__Assignment__
All lines below containing the string "keep" are to be copied.

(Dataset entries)
__________
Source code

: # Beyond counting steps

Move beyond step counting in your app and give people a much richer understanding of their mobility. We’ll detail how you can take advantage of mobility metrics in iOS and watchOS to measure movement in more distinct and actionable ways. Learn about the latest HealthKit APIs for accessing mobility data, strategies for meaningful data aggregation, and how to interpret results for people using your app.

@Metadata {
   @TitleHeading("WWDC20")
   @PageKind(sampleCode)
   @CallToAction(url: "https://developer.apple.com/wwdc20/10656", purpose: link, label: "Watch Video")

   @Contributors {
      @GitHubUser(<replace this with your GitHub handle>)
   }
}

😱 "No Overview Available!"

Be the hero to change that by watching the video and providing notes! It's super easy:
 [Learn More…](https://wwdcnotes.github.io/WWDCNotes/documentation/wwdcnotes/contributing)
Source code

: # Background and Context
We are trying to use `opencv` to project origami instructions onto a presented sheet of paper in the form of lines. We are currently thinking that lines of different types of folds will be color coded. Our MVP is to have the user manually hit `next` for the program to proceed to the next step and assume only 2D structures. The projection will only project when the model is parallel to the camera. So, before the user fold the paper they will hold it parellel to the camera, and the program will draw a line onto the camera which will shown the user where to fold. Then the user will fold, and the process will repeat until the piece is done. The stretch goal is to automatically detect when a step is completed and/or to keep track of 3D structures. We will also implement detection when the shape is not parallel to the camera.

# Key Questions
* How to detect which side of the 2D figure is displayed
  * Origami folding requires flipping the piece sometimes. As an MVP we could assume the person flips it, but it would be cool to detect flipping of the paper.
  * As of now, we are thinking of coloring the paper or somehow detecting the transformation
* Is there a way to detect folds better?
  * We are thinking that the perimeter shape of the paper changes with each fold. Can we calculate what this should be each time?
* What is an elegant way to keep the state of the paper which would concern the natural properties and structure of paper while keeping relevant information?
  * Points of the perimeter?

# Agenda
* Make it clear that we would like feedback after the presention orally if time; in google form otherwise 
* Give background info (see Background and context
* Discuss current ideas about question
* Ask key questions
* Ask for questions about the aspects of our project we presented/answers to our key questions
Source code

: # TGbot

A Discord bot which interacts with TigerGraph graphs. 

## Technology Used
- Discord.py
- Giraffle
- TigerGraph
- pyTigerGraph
__________
__Finished task__
We are trying to use `opencv` to project origami instructions onto a presented sheet of paper in the form of lines. We are currently thinking that lines of different types of folds will be color coded. Our MVP is to have the user manually hit `next` for the program to proceed to the next step and assume only 2D structures. The projection will only project when the model is parallel to the camera. So, before the user fold the paper they will hold it parellel to the camera, and the program will draw a line onto the camera which will shown the user where to fold. Then the user will fold, and the process will repeat until the piece is done. The stretch goal is to automatically detect when a step is completed and/or to keep track of 3D structures. We will also implement detection when the shape is not parallel to the camera.
* What is an elegant way to keep the state of the paper which would concern the natural properties and structure of paper while keeping relevant information?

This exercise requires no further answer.